§ Supplied passage
#####

Re: [asa] Sins of pseudoscience

From: Iain Strachan <igd.strachan@gmail.com>
Date: Mon Jan 21 2008 - 18:09:47 EST

Perhaps I could respond briefly to one impression I'm getting from your
post, which is otherwise thoughtful.

The impression from your post is that people who have the "coping strategy"
of YEC are perhaps immature in their faith and need to be helped to grow
up. Yet there are quite a number of YEC friends that I've studied scripture
with, who I would have said were very mature, and from whom I've learnt a
great deal (provided we don't get on to the vexed topic of evol....).

Iain

On Jan 21, 2008 10:22 PM, <mrb22667@kansas.net> wrote:

> Quoting Iain Strachan <igd.strachan@gmail.com>:
>
> >
> > I've a friend who believes she is sensitive to just about all kinds of
> > electromagnetic fields, from mobile phone radiation right down to the
> mains
> > .... My wife and I
> > have had to bail her out on occasion when she was on the brink of
> suicide;
> > but now all that is put down to the effect of EMF's. It is a coping
> > strategy.
> >
> > Likewise, the YEC David Anderson I wrote about earlier told me "if I
> > believed, as you do, that the earth is billions of years old, I would
> give
> > up my faith and become an atheist". What is one to do? Be responsible
> for
> > the collapse of someone's faith? Or is it better to be an atheist than
> to
> > base one's faith on a lie? If someone's faith cannot survive at the
> same
> > time as accepting billions of years/common ancestry etc, is one to say
> that
> > this faith is worthless?

#####

§ Rows
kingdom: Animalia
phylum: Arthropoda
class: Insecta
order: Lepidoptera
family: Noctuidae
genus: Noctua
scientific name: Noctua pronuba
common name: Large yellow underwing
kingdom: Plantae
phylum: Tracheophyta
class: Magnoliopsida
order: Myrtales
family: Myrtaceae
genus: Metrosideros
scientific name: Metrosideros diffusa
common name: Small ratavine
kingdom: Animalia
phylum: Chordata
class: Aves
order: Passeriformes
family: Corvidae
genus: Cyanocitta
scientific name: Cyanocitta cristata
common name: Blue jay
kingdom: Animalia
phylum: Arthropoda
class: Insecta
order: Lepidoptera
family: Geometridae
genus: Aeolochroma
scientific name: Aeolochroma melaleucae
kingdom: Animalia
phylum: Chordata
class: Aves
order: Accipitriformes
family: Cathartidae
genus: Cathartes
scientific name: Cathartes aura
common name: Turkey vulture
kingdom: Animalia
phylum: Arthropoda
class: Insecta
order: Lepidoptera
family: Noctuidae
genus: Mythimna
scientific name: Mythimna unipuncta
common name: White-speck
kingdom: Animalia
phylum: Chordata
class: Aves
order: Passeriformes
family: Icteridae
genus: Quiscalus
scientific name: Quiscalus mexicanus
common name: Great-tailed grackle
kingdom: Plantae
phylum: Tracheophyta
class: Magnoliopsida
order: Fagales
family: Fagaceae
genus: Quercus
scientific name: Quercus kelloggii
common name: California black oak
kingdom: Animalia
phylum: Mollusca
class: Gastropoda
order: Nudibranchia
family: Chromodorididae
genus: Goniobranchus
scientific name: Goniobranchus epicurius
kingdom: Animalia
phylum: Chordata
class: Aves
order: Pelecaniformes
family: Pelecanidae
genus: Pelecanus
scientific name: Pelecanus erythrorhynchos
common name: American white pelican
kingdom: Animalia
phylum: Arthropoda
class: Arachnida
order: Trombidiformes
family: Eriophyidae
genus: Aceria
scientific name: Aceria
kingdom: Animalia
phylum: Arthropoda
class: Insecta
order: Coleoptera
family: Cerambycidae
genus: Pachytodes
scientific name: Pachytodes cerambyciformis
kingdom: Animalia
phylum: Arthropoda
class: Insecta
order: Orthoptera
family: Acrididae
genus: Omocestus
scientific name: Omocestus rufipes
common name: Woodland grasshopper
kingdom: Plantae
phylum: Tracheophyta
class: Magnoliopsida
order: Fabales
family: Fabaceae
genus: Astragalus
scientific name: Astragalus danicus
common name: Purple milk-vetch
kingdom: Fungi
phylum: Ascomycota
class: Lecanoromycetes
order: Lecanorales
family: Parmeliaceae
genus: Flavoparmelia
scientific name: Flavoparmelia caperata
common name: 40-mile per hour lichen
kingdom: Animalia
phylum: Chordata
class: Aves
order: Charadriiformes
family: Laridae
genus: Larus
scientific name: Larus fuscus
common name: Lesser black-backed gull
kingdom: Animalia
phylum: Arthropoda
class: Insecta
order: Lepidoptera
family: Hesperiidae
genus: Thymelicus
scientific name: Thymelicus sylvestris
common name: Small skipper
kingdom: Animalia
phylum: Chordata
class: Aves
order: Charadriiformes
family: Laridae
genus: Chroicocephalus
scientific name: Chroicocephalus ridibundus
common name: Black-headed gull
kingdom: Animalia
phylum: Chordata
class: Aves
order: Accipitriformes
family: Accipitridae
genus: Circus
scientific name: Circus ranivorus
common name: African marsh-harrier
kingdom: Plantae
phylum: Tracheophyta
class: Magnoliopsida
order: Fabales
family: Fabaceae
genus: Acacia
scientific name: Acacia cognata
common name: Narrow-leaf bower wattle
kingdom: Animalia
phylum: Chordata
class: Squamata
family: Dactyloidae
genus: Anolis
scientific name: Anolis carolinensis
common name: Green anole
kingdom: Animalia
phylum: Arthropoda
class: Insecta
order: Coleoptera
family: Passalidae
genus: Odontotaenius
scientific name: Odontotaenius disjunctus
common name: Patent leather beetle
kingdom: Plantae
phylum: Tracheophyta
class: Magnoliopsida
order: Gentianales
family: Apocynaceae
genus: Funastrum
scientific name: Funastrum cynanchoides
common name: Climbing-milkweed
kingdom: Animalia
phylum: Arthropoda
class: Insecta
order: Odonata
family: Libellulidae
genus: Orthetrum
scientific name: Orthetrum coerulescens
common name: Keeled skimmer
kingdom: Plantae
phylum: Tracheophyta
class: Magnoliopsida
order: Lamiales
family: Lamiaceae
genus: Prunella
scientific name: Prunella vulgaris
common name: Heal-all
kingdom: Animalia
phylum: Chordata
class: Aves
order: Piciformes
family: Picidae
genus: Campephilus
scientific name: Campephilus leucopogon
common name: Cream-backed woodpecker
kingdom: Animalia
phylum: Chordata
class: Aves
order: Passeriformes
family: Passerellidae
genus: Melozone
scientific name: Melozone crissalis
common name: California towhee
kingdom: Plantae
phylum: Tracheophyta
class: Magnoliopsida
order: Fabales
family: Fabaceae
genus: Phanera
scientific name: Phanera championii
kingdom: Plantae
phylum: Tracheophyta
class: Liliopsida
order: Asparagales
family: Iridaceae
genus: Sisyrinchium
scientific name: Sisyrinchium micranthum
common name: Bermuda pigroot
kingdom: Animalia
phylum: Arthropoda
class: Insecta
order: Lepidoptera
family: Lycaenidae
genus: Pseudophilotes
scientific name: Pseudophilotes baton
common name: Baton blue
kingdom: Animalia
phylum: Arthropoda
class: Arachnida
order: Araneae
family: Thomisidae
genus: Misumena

#####

§ Do this
Repeat everything in the email from "of YEC are perhaps" down to "topic of evol....).", word for word. The listing has no connection to the email above.

§ The response
of YEC are perhaps immature in their faith and need to be helped to grow
up. Yet there are quite a number of YEC friends that I've studied scripture
with, who I would have said were very mature, and from whom I've learnt a
great deal (provided we don't get on to the vexed topic of evol....).